ARB ? (kinda' longish)
Because I march to a different drummer................
I decided to make everything SAE. At the diff, I found a compact brass fitting that screws into the ARB bulkhead fitting and allows me to run 1/4" nylon tubing. The (Parker NN-4-040) tubing has a working pressure of 310# and a burst pressure of 1250#, with a large temperature range. This stuff was recommended by guys at Livingston & Haven, who do nothing but hoses and valves for a living.
I decided to go with the MAC solenoids which, along with everything else, regulators, pressure guages, valves, etc. are SAE. As sort of an experiment (which seems to be working just fine), I used the Parker "Prestolok" SAE brass fittings, otherwise known as "push-in" fittings. Another manufacturer is Alkon, with similar items. A big selection of "T"'s, "Y"'s, 90 deg elbows, swivel fittings, bulkheads, plugs, etc are available with the push-in feature.
http://www.parker.com/brassprod/prestftb.htm
Once you've made mounts for all the valves and solenoids and regulators, etc., you can plumb the dang thing in 10 minutes ! The tubing just "pushes" into the fittings and you play hell pulling it out without manipulating the little collar on the fitting. The more you pull - the tighter it seals.

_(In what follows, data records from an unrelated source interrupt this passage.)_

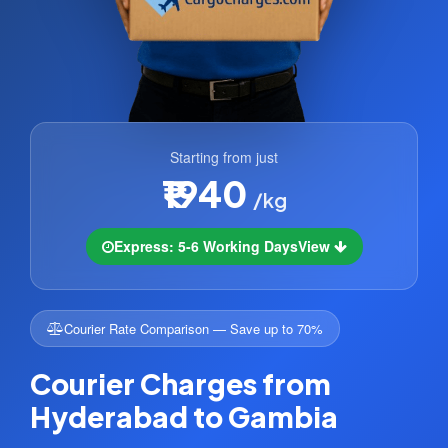
Starting from just
₹1940
/kg
Express: 5-6 Working Days
View
Courier Rate Comparison — Save up to 70%
Courier Charges from
Hyderabad to Gambia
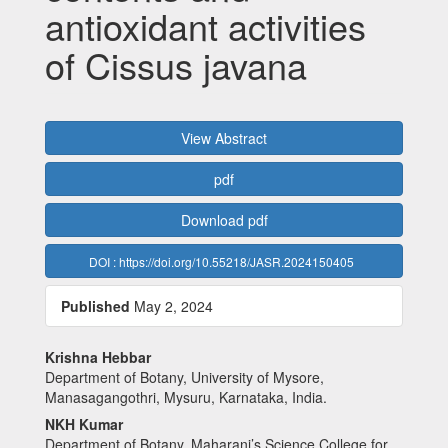
antioxidant activities
of Cissus javana
Article
View Abstract
Sidebar
pdf
Download pdf
DOI : https://doi.org/10.55218/JASR.2024150405
Published
May 2, 2024
Main
Krishna Hebbar
Department of Botany, University of Mysore,
Article
Manasagangothri, Mysuru, Karnataka, India.
Content
NKH Kumar
Department of Botany, Maharani’s Science College for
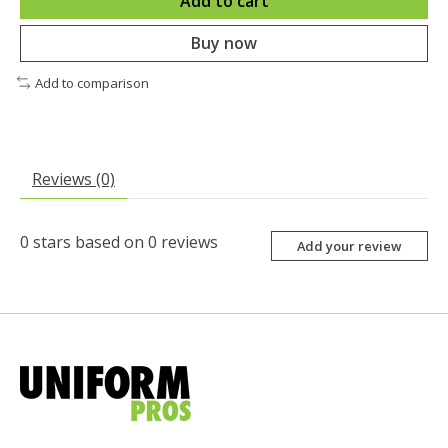
Add to cart
Buy now
Add to comparison
Reviews (0)
0
stars based on
0
reviews
Add your review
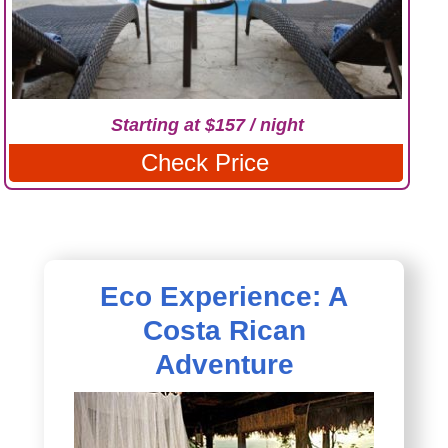
Starting at $157 / night
Check Price
Eco Experience: A
Costa Rican
Adventure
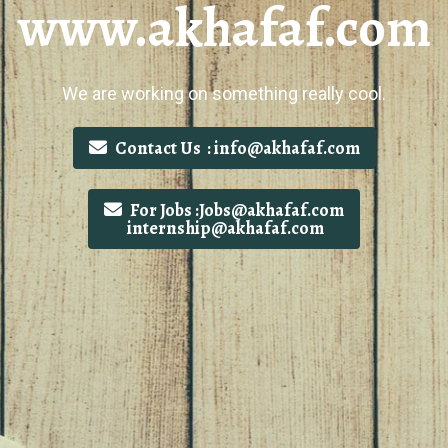
www.akhafaf.com
We are working on something really cool.
Contact Us : info@akhafaf.com
For Jobs :Jobs@akhafaf.com
internship@akhafaf.com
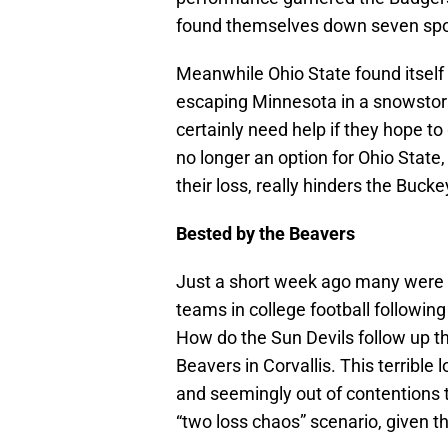
found themselves down seven spot
Meanwhile Ohio State found itself
escaping Minnesota in a snowstorm
certainly need help if they hope to 
no longer an option for Ohio State,
their loss, really hinders the Bucke
Bested by the Beavers
Just a short week ago many were a
teams in college football followi
How do the Sun Devils follow up t
Beavers in Corvallis. This terribl
and seemingly out of contentions to
“two loss chaos” scenario, given th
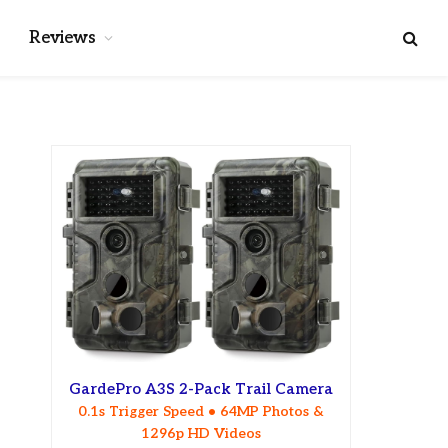
Reviews
GardePro A3S 2-Pack Trail Camera
0.1s Trigger Speed • 64MP Photos &
1296p HD Videos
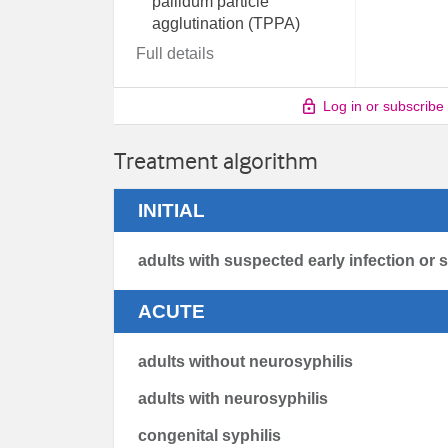
pallidum particle
agglutination (TPPA)
Full details
Log in or subscribe
Treatment algorithm
INITIAL
adults with suspected early infection or 
ACUTE
adults without neurosyphilis
adults with neurosyphilis
congenital syphilis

If a valve or something goes out while in the field, you can just grab a short hank of tubing and re-route. If a line gets cut, just splice it pronto with one of their double-ended fittings (which surely is cheaper than that ARB metric splice). (BTW, they make metric versions of most of this stuff, plus BSPS, etc.) If my rear MAC valve quit, I could swap in the front locker MAC valve in it's place in 30 seconds or less.
So far, it's worked between 90+ degrees F and 18 degrees F. No problems.
Additionally, I have a quick-disconnect air hose line below the variable regulator and a Williams Balloon 140# (actually ~120#) fixed regulator straight off the CO2 tank.
I'm sure I'll rethink this as time goes on.... but it's doing fine now.
Plumbing the front locker should take me all of 3 minutes once I route the tube from the front diff to inside the cab (I've already mounted the MAC valve for it). Want to pneumatically power something else ? Just use one of their "Y" or "T" fittings.... another 3 minute job. ;~}
Oh, no detectable leaks, so far.
Hope this helps,
PS: Larger line would probably help for airing up or running your impact wrench.... at the cost of more "clutter" in the cab and possibly larger bending radius. Th 1/4" is more than adequate, IMHO, for the ARB, as it's more of a pressure application than a volume application. Also, watch you I.D. vs O.D. for each size tubing. Some larger tubing can have lower working pressure limits because of lesser wall thickness.